### How to complete this task
Quote verbatim the portion of the article on sales friction that runs from "In the marketing" up to and including "a buying experience.".

### Extract to read
A few weeks ago, right before clicking “confirm” on an order for several basketball tickets, I noticed a surprising number …
The total price was nearly double what I expected.
Somewhere between the time I selected the tickets and entered my credit card, several fees were added.
The extra costs were so frustrating that I immediately left the website and bought tickets elsewhere.
In the marketing world, this type of hidden problem within a sales cycle is referred to as “friction.”
You can define friction as any variable that slows down or stops progress in the sales process. It’s basically anything that people complain about when telling someone about a buying experience.
The longer friction goes undetected, the more revenue you lose.
But here’s the good news:
Once you find and fix a friction point, sales are almost certain to follow.
This is one of the secrets to creating a successful marketing campaign.
You simply identify what’s preventing prospects from taking your desired action and then provide a solution.
For instance, Uber and Lyft burst on the scene because they removed the friction associated with taxis. Prices are usually less than normal taxi fares, and you don’t have to deal with long wait times.
Zappos removes the friction associated with buying shoes online by offering a free 365-day return policy. If your shoes don’t fit or you don’t like them, you have a full year to send them back at no cost.
I’m not a Constant Contact fan (and especially the company’s ridiculous “be a marketer” campaign), but it’s hard to argue against their offer. They remove buying friction by providing a free 60-day trial.
So think about it …
What friction is preventing prospects from moving forward with you?
Is price a problem?
Offer a payment plan or provide more value.
Are they skeptical of your claims/offer?
Try a trial period or share more “how-to” content.
Do people worry you won’t be available when they need help?

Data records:
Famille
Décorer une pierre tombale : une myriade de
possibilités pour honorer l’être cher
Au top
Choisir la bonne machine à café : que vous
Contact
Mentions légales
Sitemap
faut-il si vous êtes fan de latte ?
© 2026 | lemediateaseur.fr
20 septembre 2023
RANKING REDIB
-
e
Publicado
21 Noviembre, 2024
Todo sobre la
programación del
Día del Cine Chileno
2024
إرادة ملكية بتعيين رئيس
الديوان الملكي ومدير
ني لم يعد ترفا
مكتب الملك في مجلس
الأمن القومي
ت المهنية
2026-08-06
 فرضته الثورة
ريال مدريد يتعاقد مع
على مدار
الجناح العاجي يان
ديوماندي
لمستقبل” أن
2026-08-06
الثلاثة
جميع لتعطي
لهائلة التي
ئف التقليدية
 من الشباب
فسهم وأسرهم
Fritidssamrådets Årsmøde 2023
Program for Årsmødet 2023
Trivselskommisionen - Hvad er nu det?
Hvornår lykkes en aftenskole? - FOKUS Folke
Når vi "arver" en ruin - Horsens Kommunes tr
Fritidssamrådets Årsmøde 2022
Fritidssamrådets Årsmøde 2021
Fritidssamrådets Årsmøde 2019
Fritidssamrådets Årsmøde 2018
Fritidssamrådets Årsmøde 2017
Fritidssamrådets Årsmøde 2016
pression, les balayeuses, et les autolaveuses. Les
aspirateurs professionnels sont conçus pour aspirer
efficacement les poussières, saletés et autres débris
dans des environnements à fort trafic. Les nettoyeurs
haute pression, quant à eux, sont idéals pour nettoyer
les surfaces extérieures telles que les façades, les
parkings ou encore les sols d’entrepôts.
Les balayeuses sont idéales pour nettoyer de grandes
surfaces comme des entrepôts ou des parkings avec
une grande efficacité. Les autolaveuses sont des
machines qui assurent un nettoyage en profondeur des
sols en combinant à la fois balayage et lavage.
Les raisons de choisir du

### Answer space
In the marketing world, this type of hidden problem within a sales cycle is referred to as “friction.”
You can define friction as any variable that slows down or stops progress in the sales process. It’s basically anything that people complain about when telling someone about a buying experience.